**Your task**
Exactly as written, output the lines below starting from the first and ending with the line that contains "Minimum number of"; omit pictures.

Plain-text document sources
___

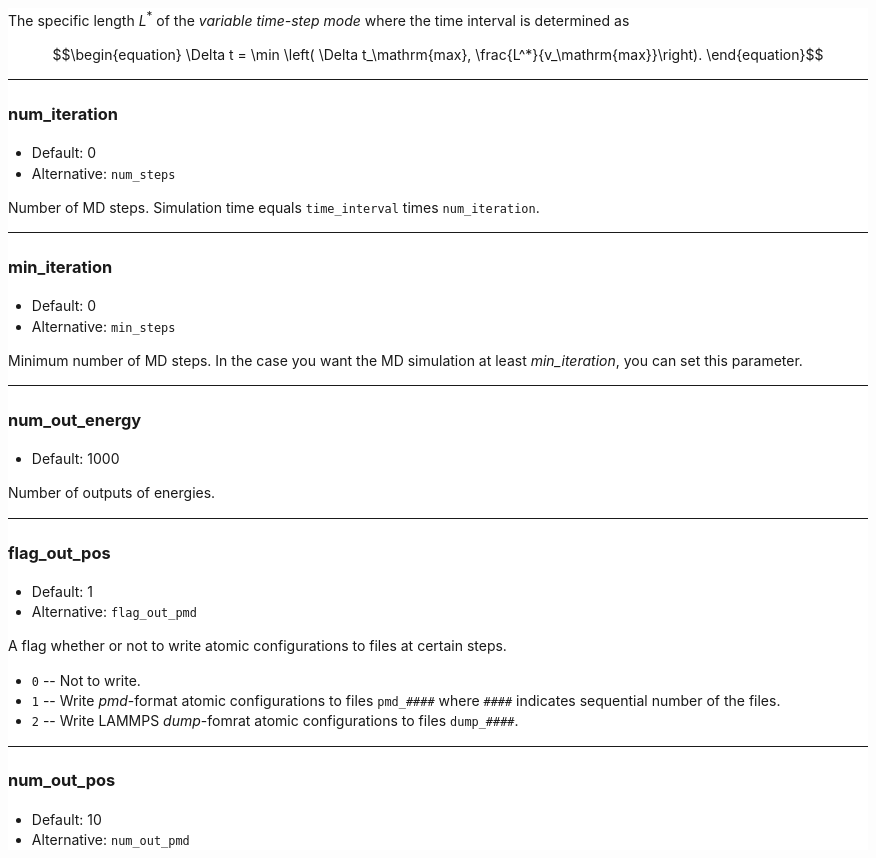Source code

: The specific length $L^*$ of the *variable time-step mode* where the
time interval is determined as

$$\begin{equation}
   \Delta t = \min \left( \Delta t_\mathrm{max}, \frac{L^*}{v_\mathrm{max}}\right).
\end{equation}$$

------------------------------------------------------------------------

### num_iteration

- Default: 0
- Alternative: `num_steps`

Number of MD steps. Simulation time equals `time_interval` times
`num_iteration`.

------------------------------------------------------------------------

### min_iteration

- Default: 0
- Alternative: `min_steps`

Minimum number of MD steps. In the case you want the MD simulation at
least *min_iteration*, you can set this parameter.

------------------------------------------------------------------------

### num_out_energy

- Default: 1000

Number of outputs of energies.

------------------------------------------------------------------------

### flag_out_pos

- Default: 1
- Alternative: `flag_out_pmd`

A flag whether or not to write atomic configurations to files at certain
steps.

- `0` -- Not to write.
- `1` -- Write *pmd*-format atomic configurations to files `pmd_####` where `####` indicates sequential number of the files.
- `2` -- Write LAMMPS *dump*-fomrat atomic configurations to files `dump_####`.

------------------------------------------------------------------------

### num_out_pos

- Default: 10
- Alternative: `num_out_pmd`
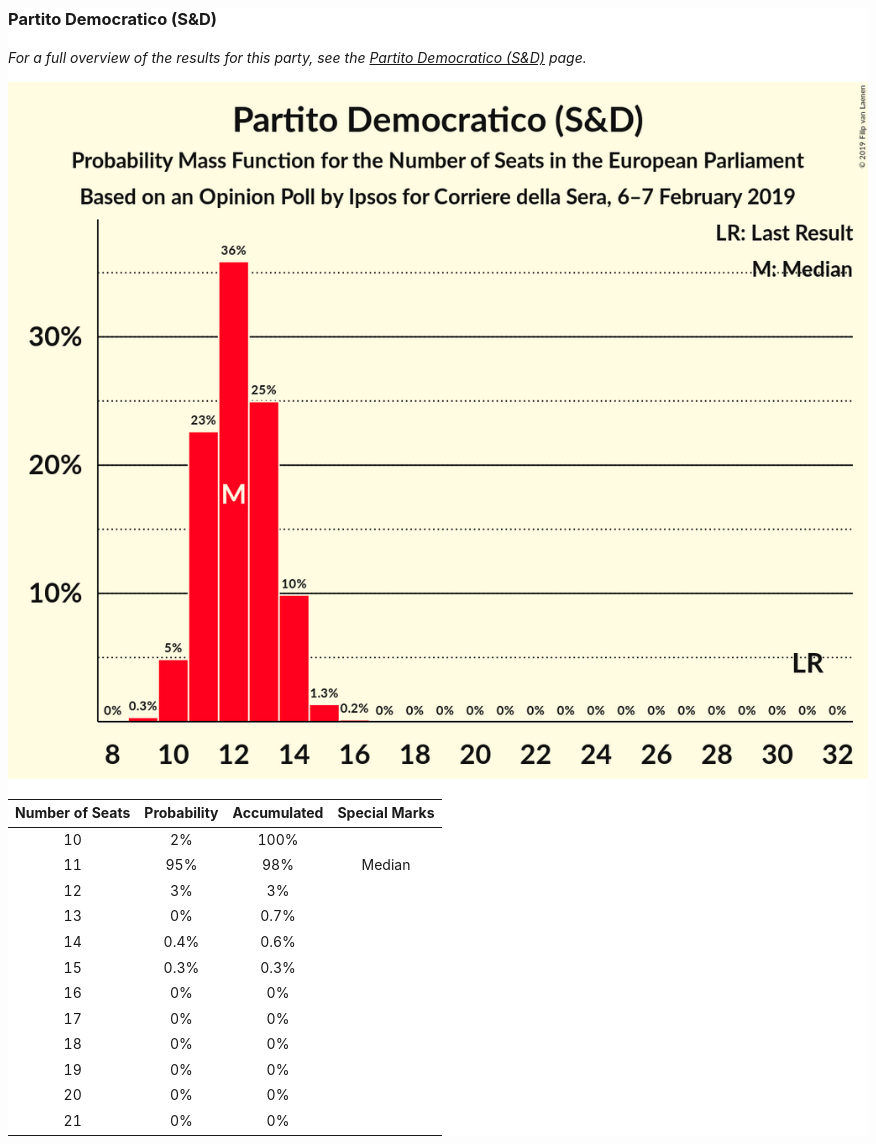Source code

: ### Partito Democratico (S&D)

*For a full overview of the results for this party, see the [Partito Democratico (S&D)](party-partitodemocraticosd.html) page.*

![Graph with seats probability mass function not yet produced](2019-02-07-Ipsos-seats-pmf-partitodemocraticosd.png "Seats Probability Mass Function")

| Number of Seats | Probability | Accumulated | Special Marks |
|:---------------:|:-----------:|:-----------:|:-------------:|
| 10 | 2% | 100% |  |
| 11 | 95% | 98% | Median |
| 12 | 3% | 3% |  |
| 13 | 0% | 0.7% |  |
| 14 | 0.4% | 0.6% |  |
| 15 | 0.3% | 0.3% |  |
| 16 | 0% | 0% |  |
| 17 | 0% | 0% |  |
| 18 | 0% | 0% |  |
| 19 | 0% | 0% |  |
| 20 | 0% | 0% |  |
| 21 | 0% | 0% |  |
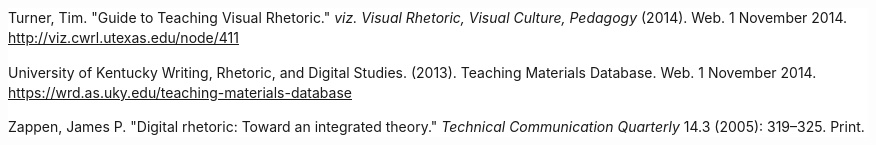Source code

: Turner, Tim. "Guide to Teaching Visual Rhetoric." _viz. Visual Rhetoric, Visual Culture, Pedagogy_ (2014). Web. 1 November 2014. <http://viz.cwrl.utexas.edu/node/411>

University of Kentucky Writing, Rhetoric, and Digital Studies. (2013). Teaching Materials Database. Web. 1 November 2014. <https://wrd.as.uky.edu/teaching-materials-database>

Zappen, James P. "Digital rhetoric: Toward an integrated theory." _Technical Communication Quarterly_ 14.3 (2005): 319–325. Print.
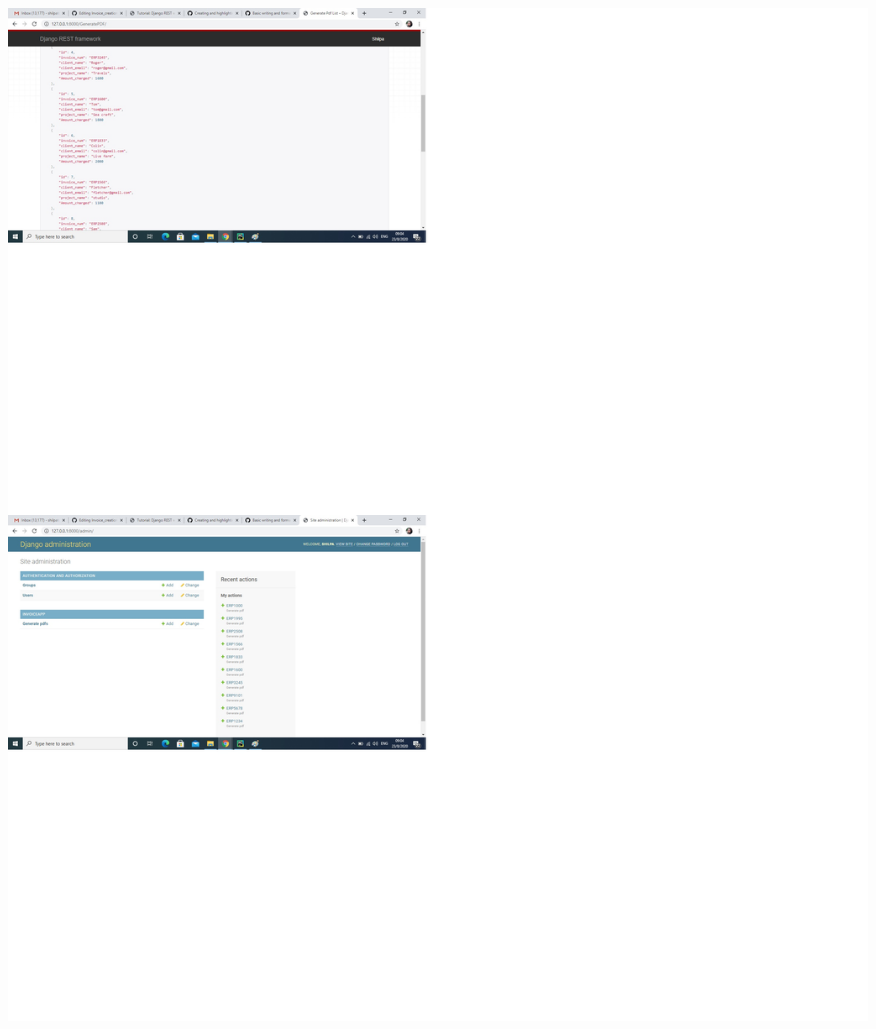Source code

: ![Django2](https://raw.githubusercontent.com/Pythonbratty/Invoice_creation/master/django2.jpg)
![Django3](https://raw.githubusercontent.com/Pythonbratty/Invoice_creation/master/django3.jpg)
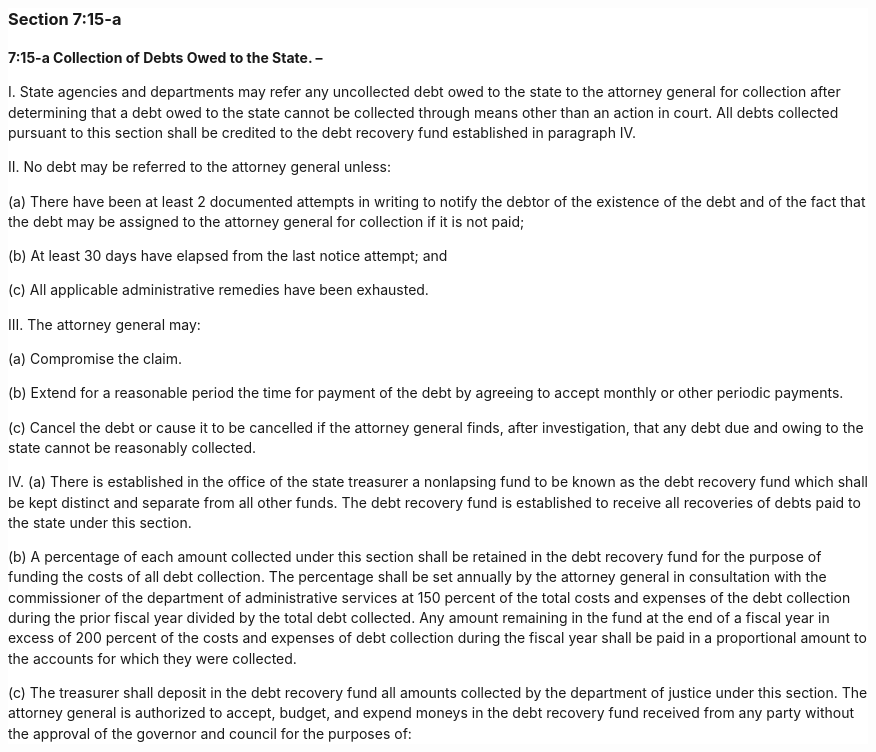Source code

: ### Section 7:15-a

 **7:15-a Collection of Debts Owed to the State. –**
                                             
 I. State agencies and departments may refer any uncollected debt
owed to the state to the attorney general for collection after
determining that a debt owed to the state cannot be collected through
means other than an action in court. All debts collected pursuant to
this section shall be credited to the debt recovery fund established in
paragraph IV.
                                             
 II. No debt may be referred to the attorney general unless:
                                             
 (a) There have been at least 2 documented attempts in writing to
notify the debtor of the existence of the debt and of the fact that the
debt may be assigned to the attorney general for collection if it is not
paid;
                                             
 (b) At least 30 days have elapsed from the last notice attempt;
and
                                             
 (c) All applicable administrative remedies have been exhausted.
                                             
 III. The attorney general may:
                                             
 (a) Compromise the claim.
                                             
 (b) Extend for a reasonable period the time for payment of the
debt by agreeing to accept monthly or other periodic payments.
                                             
 (c) Cancel the debt or cause it to be cancelled if the attorney
general finds, after investigation, that any debt due and owing to the
state cannot be reasonably collected.
                                             
 IV. (a) There is established in the office of the state treasurer a
nonlapsing fund to be known as the debt recovery fund which shall be
kept distinct and separate from all other funds. The debt recovery fund
is established to receive all recoveries of debts paid to the state
under this section.
                                             
 (b) A percentage of each amount collected under this section
shall be retained in the debt recovery fund for the purpose of funding
the costs of all debt collection. The percentage shall be set annually
by the attorney general in consultation with the commissioner of the
department of administrative services at 150 percent of the total costs
and expenses of the debt collection during the prior fiscal year divided
by the total debt collected. Any amount remaining in the fund at the end
of a fiscal year in excess of 200 percent of the costs and expenses of
debt collection during the fiscal year shall be paid in a proportional
amount to the accounts for which they were collected.
                                             
 (c) The treasurer shall deposit in the debt recovery fund all
amounts collected by the department of justice under this section. The
attorney general is authorized to accept, budget, and expend moneys in
the debt recovery fund received from any party without the approval of
the governor and council for the purposes of:
                                             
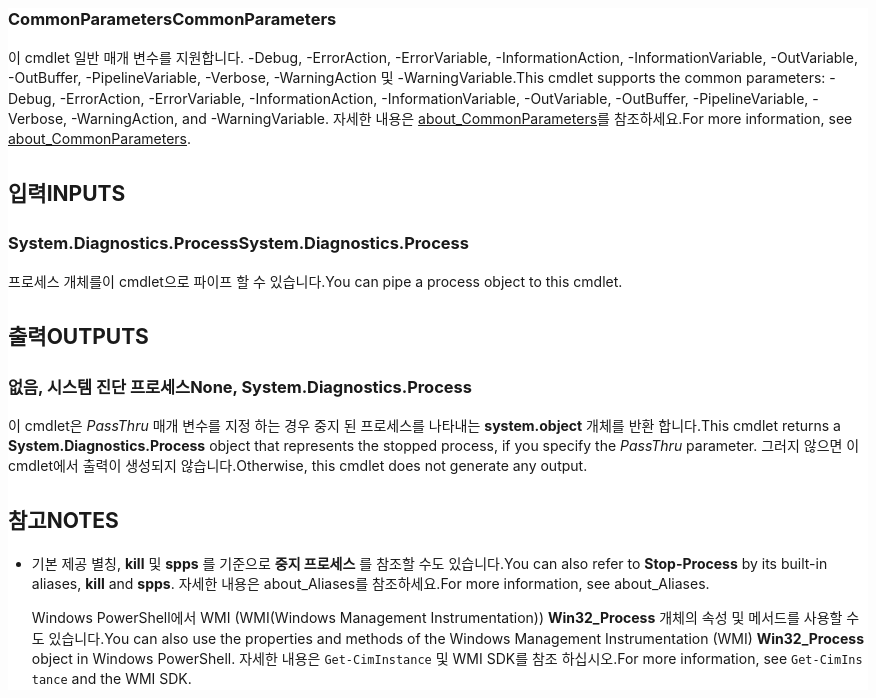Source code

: ### <span data-ttu-id="6d656-171">CommonParameters</span><span class="sxs-lookup"><span data-stu-id="6d656-171">CommonParameters</span></span>
<span data-ttu-id="6d656-172">이 cmdlet 일반 매개 변수를 지원합니다. -Debug, -ErrorAction, -ErrorVariable, -InformationAction, -InformationVariable, -OutVariable, -OutBuffer, -PipelineVariable, -Verbose, -WarningAction 및 -WarningVariable.</span><span class="sxs-lookup"><span data-stu-id="6d656-172">This cmdlet supports the common parameters: -Debug, -ErrorAction, -ErrorVariable, -InformationAction, -InformationVariable, -OutVariable, -OutBuffer, -PipelineVariable, -Verbose, -WarningAction, and -WarningVariable.</span></span> <span data-ttu-id="6d656-173">자세한 내용은 [about_CommonParameters](http://go.microsoft.com/fwlink/?LinkID=113216)를 참조하세요.</span><span class="sxs-lookup"><span data-stu-id="6d656-173">For more information, see [about_CommonParameters](http://go.microsoft.com/fwlink/?LinkID=113216).</span></span>

## <span data-ttu-id="6d656-174">입력</span><span class="sxs-lookup"><span data-stu-id="6d656-174">INPUTS</span></span>

### <span data-ttu-id="6d656-175">System.Diagnostics.Process</span><span class="sxs-lookup"><span data-stu-id="6d656-175">System.Diagnostics.Process</span></span>

<span data-ttu-id="6d656-176">프로세스 개체를이 cmdlet으로 파이프 할 수 있습니다.</span><span class="sxs-lookup"><span data-stu-id="6d656-176">You can pipe a process object to this cmdlet.</span></span>

## <span data-ttu-id="6d656-177">출력</span><span class="sxs-lookup"><span data-stu-id="6d656-177">OUTPUTS</span></span>

### <span data-ttu-id="6d656-178">없음, 시스템 진단 프로세스</span><span class="sxs-lookup"><span data-stu-id="6d656-178">None, System.Diagnostics.Process</span></span>

<span data-ttu-id="6d656-179">이 cmdlet은 *PassThru* 매개 변수를 지정 하는 경우 중지 된 프로세스를 나타내는 **system.object** 개체를 반환 합니다.</span><span class="sxs-lookup"><span data-stu-id="6d656-179">This cmdlet returns a **System.Diagnostics.Process** object that represents the stopped process, if you specify the *PassThru* parameter.</span></span>
<span data-ttu-id="6d656-180">그러지 않으면 이 cmdlet에서 출력이 생성되지 않습니다.</span><span class="sxs-lookup"><span data-stu-id="6d656-180">Otherwise, this cmdlet does not generate any output.</span></span>

## <span data-ttu-id="6d656-181">참고</span><span class="sxs-lookup"><span data-stu-id="6d656-181">NOTES</span></span>

* <span data-ttu-id="6d656-182">기본 제공 별칭, **kill** 및 **spps** 를 기준으로 **중지 프로세스** 를 참조할 수도 있습니다.</span><span class="sxs-lookup"><span data-stu-id="6d656-182">You can also refer to **Stop-Process** by its built-in aliases, **kill** and **spps**.</span></span> <span data-ttu-id="6d656-183">자세한 내용은 about_Aliases를 참조하세요.</span><span class="sxs-lookup"><span data-stu-id="6d656-183">For more information, see about_Aliases.</span></span>

  <span data-ttu-id="6d656-184">Windows PowerShell에서 WMI (WMI(Windows Management Instrumentation)) **Win32_Process** 개체의 속성 및 메서드를 사용할 수도 있습니다.</span><span class="sxs-lookup"><span data-stu-id="6d656-184">You can also use the properties and methods of the Windows Management Instrumentation (WMI) **Win32_Process** object in Windows PowerShell.</span></span>
<span data-ttu-id="6d656-185">자세한 내용은 `Get-CimInstance` 및 WMI SDK를 참조 하십시오.</span><span class="sxs-lookup"><span data-stu-id="6d656-185">For more information, see `Get-CimInstance` and the WMI SDK.</span></span>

___

**Reply to the exercise**
Source code

: The specific length $L^*$ of the *variable time-step mode* where the
time interval is determined as

$$\begin{equation}
   \Delta t = \min \left( \Delta t_\mathrm{max}, \frac{L^*}{v_\mathrm{max}}\right).
\end{equation}$$

------------------------------------------------------------------------

### num_iteration

- Default: 0
- Alternative: `num_steps`

Number of MD steps. Simulation time equals `time_interval` times
`num_iteration`.

------------------------------------------------------------------------

### min_iteration

- Default: 0
- Alternative: `min_steps`

Minimum number of MD steps. In the case you want the MD simulation at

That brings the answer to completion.